§ **Text shown**:
-*-
# *



## LeeRoyMan (Feb 23, 2019)

*


----------



## RichT (Oct 14, 2016)

Looks really good, LeeRoy.


----------



## LeeRoyMan (Feb 23, 2019)

Thanks Rich,
I've done enough of this stuff. 
I really want to get back onto my oval coffee table, AKA the fun stuff.


----------



## Rick Dennington (Aug 27, 2009)

Great looking cabinets, Lee Roy….You do really nice work….Cabinets are something I never wanted to get into. I leave that to the experts like you….But I do enjoy building furniture and "stuff"....


----------



## Tony_S (Dec 16, 2009)

> Other trades have no respect.
> - LeeRoyMan


There's an understatement.
I sure don't miss the site work. Never did like it, but tolerated it for a lot of years.

Nice work!


----------



## sansoo22 (May 7, 2019)

> Other trades have no respect.
> - LeeRoyMan
> 
> There s an understatement.
> ...


Worked a good portion of my college days in the laborers union. We were the super on every job. We employed framers, finish carpenters, and laborers. I don't know how many crap shows I had to clean up. Only guys that didn't leave a mess behind them were the older finish guys. I enjoyed working with them and busted my hump every day I got a chance to learn from those guys. There is a loft building downtown in the city I live that had every single exposed beam in 5 floors distressed by hand after the floors were put in. You'd never even know i was there when i was done.

Sorry for the side track down memory lane. Excellent work man. I just have to ask if the owners hate color tho?


----------



## LeeRoyMan (Feb 23, 2019)

Thanks you guys!



> Sorry for the side track down memory lane. Excellent work man. I just have to ask if the owners hate color tho?
> 
> - sansoo22


No worries for the side track.

I hope the owners like the color, they picked it.
-*-
§ **Dataset records**:
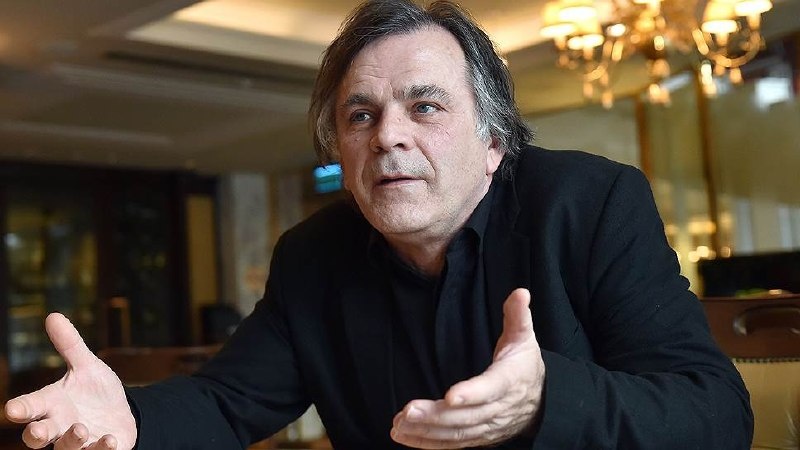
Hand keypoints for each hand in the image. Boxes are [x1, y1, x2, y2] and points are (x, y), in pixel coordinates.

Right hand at [3, 313, 136, 448]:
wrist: (121, 413)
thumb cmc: (95, 391)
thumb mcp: (86, 366)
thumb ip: (70, 345)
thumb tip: (53, 315)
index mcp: (52, 404)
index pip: (30, 406)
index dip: (21, 409)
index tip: (12, 409)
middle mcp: (60, 425)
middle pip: (39, 436)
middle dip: (36, 435)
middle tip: (37, 431)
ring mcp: (79, 442)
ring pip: (66, 448)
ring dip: (71, 440)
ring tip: (81, 429)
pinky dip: (102, 449)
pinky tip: (110, 440)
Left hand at [390, 288, 544, 448]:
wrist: (542, 402)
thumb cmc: (525, 365)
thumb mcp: (525, 338)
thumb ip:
-*-
§ **Exercise aim**:
In the forum thread, which project does LeeRoyMan say he wants to get back to?

§ **Task result**:
His oval coffee table.